I stared out at Prepsworth Academy, at my home of five years, at Adelaide's home too. Well, it had once been. I was contemplating all that had happened since the beginning of the year, weighing up my options when a boy sidled close to me. I swallowed my disgust and prayed that he would ignore me. I had absolutely zero interest in talking to one of Lukas' mindless minions. He looked at me as I watched the sunset, probably seeing whether or not I was worth his time. I could feel Dylan's ire and annoyance directed at my back, I could just imagine him scowling. I turned towards the nameless boy.

"Excuse me, can I help you?" I said in annoyance, wanting to get this over with. The boy gave a lazy half-smile and I froze. It was a weak, cowardly imitation of the mischievous half-smiles Dylan used to give me. My stomach dropped and I stiffened up, closing up inside. The boy leaned forward, a cruel smile on his face.

"Do you have a date to the party yet?" The boy whispered as he studied my face, assessing what my answer would be. I eyed him with a wary gaze, my lip curling in disgust. I knew him from a few brief interactions, were snickers of "nerd" were usually involved.

"And, are they ever going to be better than me?" the boy continued, still whispering. I forced myself to ignore him, sitting up straighter. I wasn't going to be affected by his words. The boy frowned, perhaps because of the total lack of impact that his awkward pick-up line or whatever it was had.

Suddenly the boy spoke up again, loudly this time.

"I know you've recently gone through a bad break-up but, why not try something new. Why not go out with me? C'mon, don't say no." The boy brought his leering face closer to mine and moved forward so I ignored the urge to punch him right there, that would do nothing. I was already on thin ice and a senseless, violent outburst was sure to get me in trouble from Principal Verne. Besides, I could feel the raw anger radiating from Dylan in waves and I could sense his hatred at the sleazy boy. I came up with some snarky come-back, a bit silly but laced with venom. I watched, satisfied as the boy crept away. I once again froze as I heard footsteps coming towards me.

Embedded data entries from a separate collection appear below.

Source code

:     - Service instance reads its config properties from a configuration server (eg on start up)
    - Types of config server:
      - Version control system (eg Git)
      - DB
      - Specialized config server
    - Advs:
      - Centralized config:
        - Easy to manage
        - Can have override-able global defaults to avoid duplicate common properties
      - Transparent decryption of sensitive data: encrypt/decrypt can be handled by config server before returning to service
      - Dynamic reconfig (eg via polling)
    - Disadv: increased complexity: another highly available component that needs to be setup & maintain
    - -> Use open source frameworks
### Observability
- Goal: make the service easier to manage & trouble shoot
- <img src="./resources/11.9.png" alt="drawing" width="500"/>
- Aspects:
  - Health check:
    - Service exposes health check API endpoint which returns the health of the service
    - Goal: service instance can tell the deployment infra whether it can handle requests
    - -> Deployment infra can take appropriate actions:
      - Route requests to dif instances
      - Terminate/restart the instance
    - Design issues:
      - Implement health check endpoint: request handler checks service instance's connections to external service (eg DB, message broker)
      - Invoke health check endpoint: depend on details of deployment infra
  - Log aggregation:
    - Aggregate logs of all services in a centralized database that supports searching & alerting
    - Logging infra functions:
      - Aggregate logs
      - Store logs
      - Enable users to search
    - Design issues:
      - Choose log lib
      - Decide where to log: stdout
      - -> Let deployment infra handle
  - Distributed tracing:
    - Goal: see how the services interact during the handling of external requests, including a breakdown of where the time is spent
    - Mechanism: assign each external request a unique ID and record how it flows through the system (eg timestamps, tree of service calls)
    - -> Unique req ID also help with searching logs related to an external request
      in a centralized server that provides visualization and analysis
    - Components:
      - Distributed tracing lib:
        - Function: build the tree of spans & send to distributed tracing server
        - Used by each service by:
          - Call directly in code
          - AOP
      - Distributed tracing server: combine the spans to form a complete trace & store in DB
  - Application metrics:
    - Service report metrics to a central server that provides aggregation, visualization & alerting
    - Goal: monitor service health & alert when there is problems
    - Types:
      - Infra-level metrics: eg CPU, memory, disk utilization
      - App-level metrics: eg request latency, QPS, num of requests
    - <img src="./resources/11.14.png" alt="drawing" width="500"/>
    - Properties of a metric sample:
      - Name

Dylan Adams took a seat on the desk next to mine, a safe distance away.

"What do you want?" I asked flatly. Dylan's eyes, still laced with the promise of violence slid to my face. I looked at my feet awkwardly. I did exactly feel like small talk, despite who it was with. Quite frankly, I didn't know what I'd talk about with Dylan.

"Are you going to the party?" I murmured. Dylan, who still looking at me, nodded.

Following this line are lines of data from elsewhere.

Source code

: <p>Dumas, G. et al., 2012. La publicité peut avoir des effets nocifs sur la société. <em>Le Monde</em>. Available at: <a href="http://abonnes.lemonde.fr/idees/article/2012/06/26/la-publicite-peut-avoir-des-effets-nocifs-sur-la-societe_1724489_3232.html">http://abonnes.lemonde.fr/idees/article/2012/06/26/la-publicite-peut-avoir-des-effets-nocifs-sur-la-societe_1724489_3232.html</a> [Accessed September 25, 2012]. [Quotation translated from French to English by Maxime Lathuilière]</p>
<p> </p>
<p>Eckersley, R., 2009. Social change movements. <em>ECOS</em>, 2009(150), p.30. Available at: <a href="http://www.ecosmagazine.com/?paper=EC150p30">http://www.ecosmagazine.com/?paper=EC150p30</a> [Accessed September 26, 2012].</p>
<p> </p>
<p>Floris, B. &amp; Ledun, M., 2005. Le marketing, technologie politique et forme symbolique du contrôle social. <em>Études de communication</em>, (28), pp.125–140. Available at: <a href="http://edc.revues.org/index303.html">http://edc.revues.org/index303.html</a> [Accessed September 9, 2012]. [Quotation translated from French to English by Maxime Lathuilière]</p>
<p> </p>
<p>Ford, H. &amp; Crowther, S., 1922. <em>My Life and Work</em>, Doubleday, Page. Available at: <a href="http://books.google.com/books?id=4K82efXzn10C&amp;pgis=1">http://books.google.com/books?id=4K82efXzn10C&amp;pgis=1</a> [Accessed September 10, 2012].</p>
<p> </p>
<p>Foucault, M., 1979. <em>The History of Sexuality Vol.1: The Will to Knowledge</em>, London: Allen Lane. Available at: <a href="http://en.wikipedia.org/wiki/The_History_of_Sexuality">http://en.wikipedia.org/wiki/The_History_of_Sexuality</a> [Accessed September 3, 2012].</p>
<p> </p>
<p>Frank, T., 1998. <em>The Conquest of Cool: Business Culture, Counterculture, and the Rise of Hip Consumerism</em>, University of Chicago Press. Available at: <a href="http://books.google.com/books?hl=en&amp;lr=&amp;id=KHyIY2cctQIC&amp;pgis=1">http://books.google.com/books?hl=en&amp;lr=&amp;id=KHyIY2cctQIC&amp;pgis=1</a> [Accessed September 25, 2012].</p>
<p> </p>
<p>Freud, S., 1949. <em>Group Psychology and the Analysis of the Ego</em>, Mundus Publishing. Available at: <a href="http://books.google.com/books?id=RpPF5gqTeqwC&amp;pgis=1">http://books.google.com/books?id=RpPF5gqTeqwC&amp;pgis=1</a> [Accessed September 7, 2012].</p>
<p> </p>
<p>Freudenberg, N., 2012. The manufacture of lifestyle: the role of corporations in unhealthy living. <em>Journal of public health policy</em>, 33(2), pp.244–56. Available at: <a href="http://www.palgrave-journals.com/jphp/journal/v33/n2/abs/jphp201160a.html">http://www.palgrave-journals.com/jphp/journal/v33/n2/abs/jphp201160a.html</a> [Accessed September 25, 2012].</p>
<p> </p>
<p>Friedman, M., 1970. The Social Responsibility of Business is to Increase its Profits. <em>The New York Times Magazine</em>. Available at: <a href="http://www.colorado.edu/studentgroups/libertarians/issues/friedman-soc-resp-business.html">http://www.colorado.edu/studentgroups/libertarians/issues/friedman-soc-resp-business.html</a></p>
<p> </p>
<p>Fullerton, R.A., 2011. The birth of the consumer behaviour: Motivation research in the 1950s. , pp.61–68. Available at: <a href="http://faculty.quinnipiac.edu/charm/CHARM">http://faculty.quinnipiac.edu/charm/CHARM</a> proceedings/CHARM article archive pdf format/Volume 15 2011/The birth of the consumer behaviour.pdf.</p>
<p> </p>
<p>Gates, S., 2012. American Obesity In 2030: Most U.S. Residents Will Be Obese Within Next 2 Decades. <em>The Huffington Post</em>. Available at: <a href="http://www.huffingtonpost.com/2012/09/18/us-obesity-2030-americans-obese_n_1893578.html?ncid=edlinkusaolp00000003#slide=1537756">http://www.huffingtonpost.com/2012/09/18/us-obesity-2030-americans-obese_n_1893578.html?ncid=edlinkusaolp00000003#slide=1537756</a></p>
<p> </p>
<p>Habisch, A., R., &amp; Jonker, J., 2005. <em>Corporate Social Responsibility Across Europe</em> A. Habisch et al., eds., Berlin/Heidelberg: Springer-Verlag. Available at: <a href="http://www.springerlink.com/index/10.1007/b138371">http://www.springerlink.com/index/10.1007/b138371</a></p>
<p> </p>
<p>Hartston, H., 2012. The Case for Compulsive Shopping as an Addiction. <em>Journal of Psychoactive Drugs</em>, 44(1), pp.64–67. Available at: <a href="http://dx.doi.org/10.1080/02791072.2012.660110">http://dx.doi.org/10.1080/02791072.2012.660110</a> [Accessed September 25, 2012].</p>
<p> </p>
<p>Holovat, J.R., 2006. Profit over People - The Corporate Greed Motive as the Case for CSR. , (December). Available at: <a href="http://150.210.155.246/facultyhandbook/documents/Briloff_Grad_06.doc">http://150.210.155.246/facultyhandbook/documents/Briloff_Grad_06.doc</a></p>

"Are you?" Dylan asked softly. I nodded too, finally looking at Dylan before turning to the now dark night sky, painted with the last few rays of life. Dylan followed my gaze, staying quiet, and I almost laughed. So this was it. This was how it ended. The laughing girl and rebel boy of the first few days were gone. And the broken girl and defiant, soft boy of that final day were gone too. The only remnants of the past were the fact that we were still here, if changed. We looked the same, but did not act the same, did not think the same.

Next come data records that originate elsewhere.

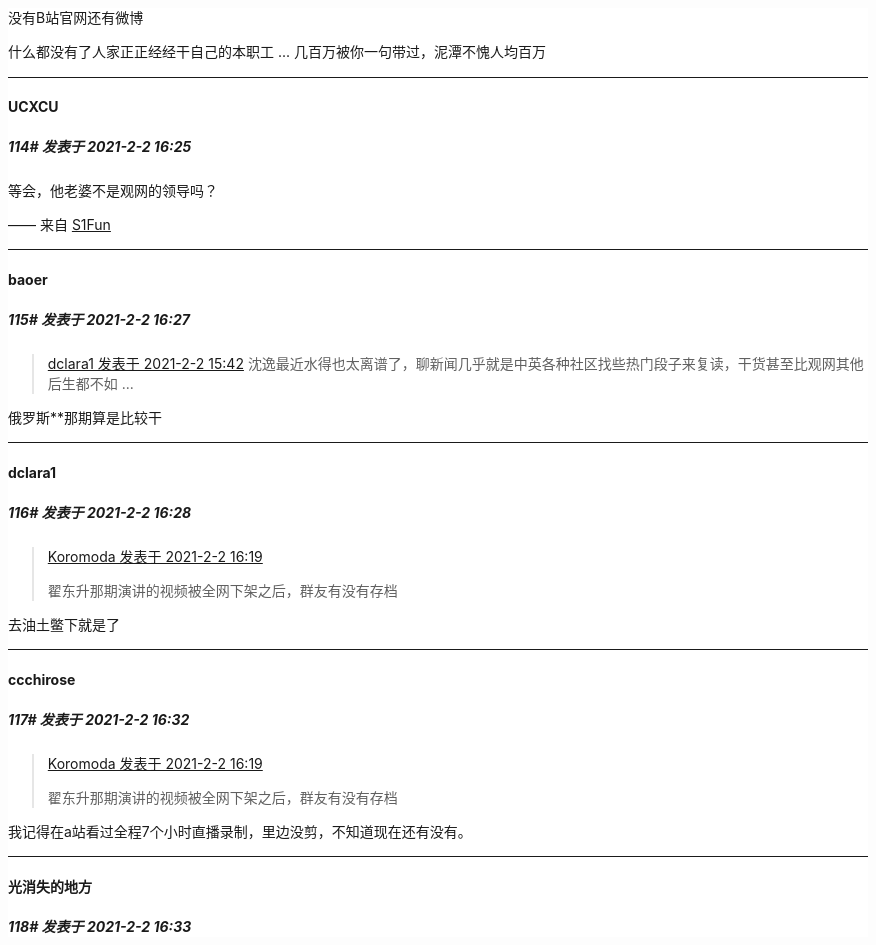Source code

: 没有B站官网还有微博

什么都没有了人家正正经经干自己的本职工 ...</blockquote>
几百万被你一句带过，泥潭不愧人均百万


-----

####  UCXCU  
##### 114#       发表于 2021-2-2 16:25


等会，他老婆不是观网的领导吗？

—— 来自 [S1Fun](https://s1fun.koalcat.com)


-----

####  baoer  
##### 115#       发表于 2021-2-2 16:27


<blockquote><a href="httphttps://bbs.saraba1st.com/2b/forum.php?mod=redirect&amp;goto=findpost&amp;pid=50217727&amp;ptid=1985900" target="_blank">dclara1 发表于 2021-2-2 15:42</a>
沈逸最近水得也太离谱了，聊新闻几乎就是中英各种社区找些热门段子来复读，干货甚至比观网其他后生都不如 ...</blockquote>
俄罗斯**那期算是比较干


-----

####  dclara1  
##### 116#       发表于 2021-2-2 16:28


<blockquote><a href="httphttps://bbs.saraba1st.com/2b/forum.php?mod=redirect&amp;goto=findpost&amp;pid=50218104&amp;ptid=1985900" target="_blank">Koromoda 发表于 2021-2-2 16:19</a>

翟东升那期演讲的视频被全网下架之后，群友有没有存档</blockquote>
去油土鳖下就是了


-----

####  ccchirose  
##### 117#       发表于 2021-2-2 16:32


<blockquote><a href="httphttps://bbs.saraba1st.com/2b/forum.php?mod=redirect&amp;goto=findpost&amp;pid=50218104&amp;ptid=1985900" target="_blank">Koromoda 发表于 2021-2-2 16:19</a>

翟东升那期演讲的视频被全网下架之后，群友有没有存档</blockquote>
我记得在a站看过全程7个小时直播录制，里边没剪，不知道现在还有没有。


-----

####  光消失的地方  
##### 118#       发表于 2021-2-2 16:33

 After Adelaide, I'd been broken. Then I'd been broken again. Shattered again. I was healing now. Barely healed. I couldn't take a chance again, not when I felt like a single movement would send me tumbling to the ground, the carefully replaced pieces of me falling out of the place. So this was what was left. This awkwardness, this silence in the air between us. That was what was left of us. The coldness, this emptiness, where there had been such light? Strangers. That was what was left now. Strangers, everything that had been connecting us had been washed away. When I'd walked away, made that choice, I hadn't known what I was doing. But if I could do it all again, I would. I would let him go, I needed to let him go. I needed to stop holding onto whatever we had. Because that was gone, I'd let it go that day in the pool. So why did I find myself holding on? I stared into his sapphire eyes and wondered why, wondered if I'd ever find the answer. I'd tried to stop myself from falling down. I'd only fallen faster. And I still had further to fall.